The initiative's call to action prompted the planting of two billion trees in just 18 months. Its success has inspired an even more ambitious goal. UNEP says it wants seven billion trees planted by the U.N. Climate Change Conference in 2009.

"Essentially, we are saying for every citizen on this planet, let us take this number as a target," Steiner said. "It is an ambitious target, but it is also a very practical expression of this idea that people can do something about climate change, and they can also send a very powerful message."

Trees play a critical role in regulating the climate, since they absorb carbon dioxide from the air. When they are destroyed, carbon is released. Deforestation accounts for more global emissions each year than any other source - cars, trucks and planes included.

Trees also contribute to soil fertility, water and the overall health of the ecosystem.

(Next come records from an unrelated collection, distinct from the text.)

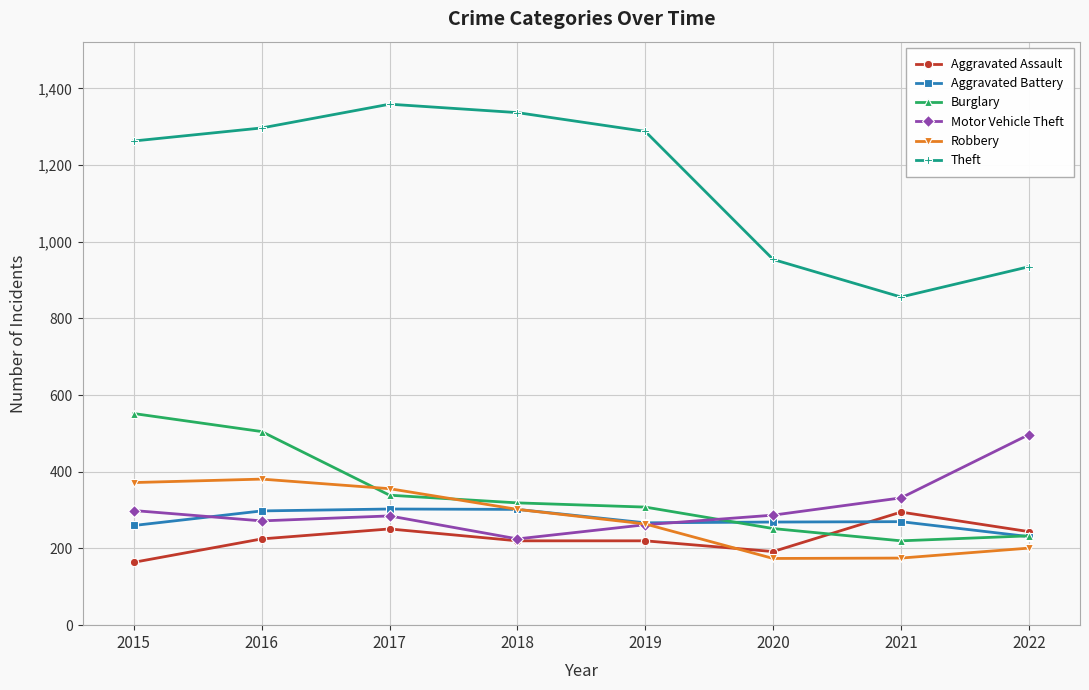

Is the value of Robbery at 2016 greater than the value of Theft at 2019?

No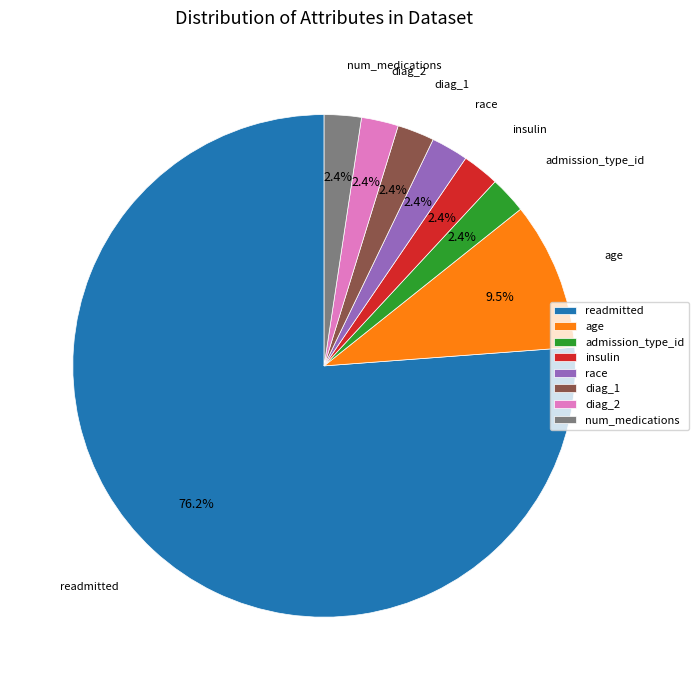

Combined, do diag_1 and admission_type_id account for over 50%?

No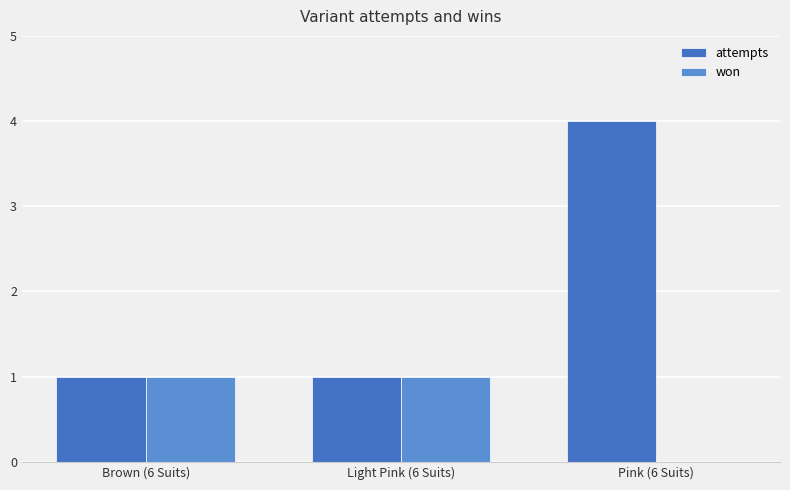

What is the difference between the maximum and minimum values in the won series?

1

Steiner says this makes them integral to the productivity of agricultural land - especially important now, amid the global food crisis.

UNEP and the World Agroforestry Centre launched the Billion Tree Campaign at the 2006 climate change conference, as a way to empower citizens to fight global warming at the grassroots level.

Nobel Peace Prize Laureate, Wangari Maathai, inspired the campaign with a tree-planting movement in Kenya. She is now a patron of the U.N. initiative along with Prince Albert of Monaco.

Since the launch, the Billion Tree campaign has sparked plantings in more than 150 countries. More than half the total has been planted on the African continent, with 700 million in Ethiopia alone.

The initiative's support base includes heads of state, multi-national organizations and individuals - who make up half of all participants. People who would like to help can go online and make a pledge.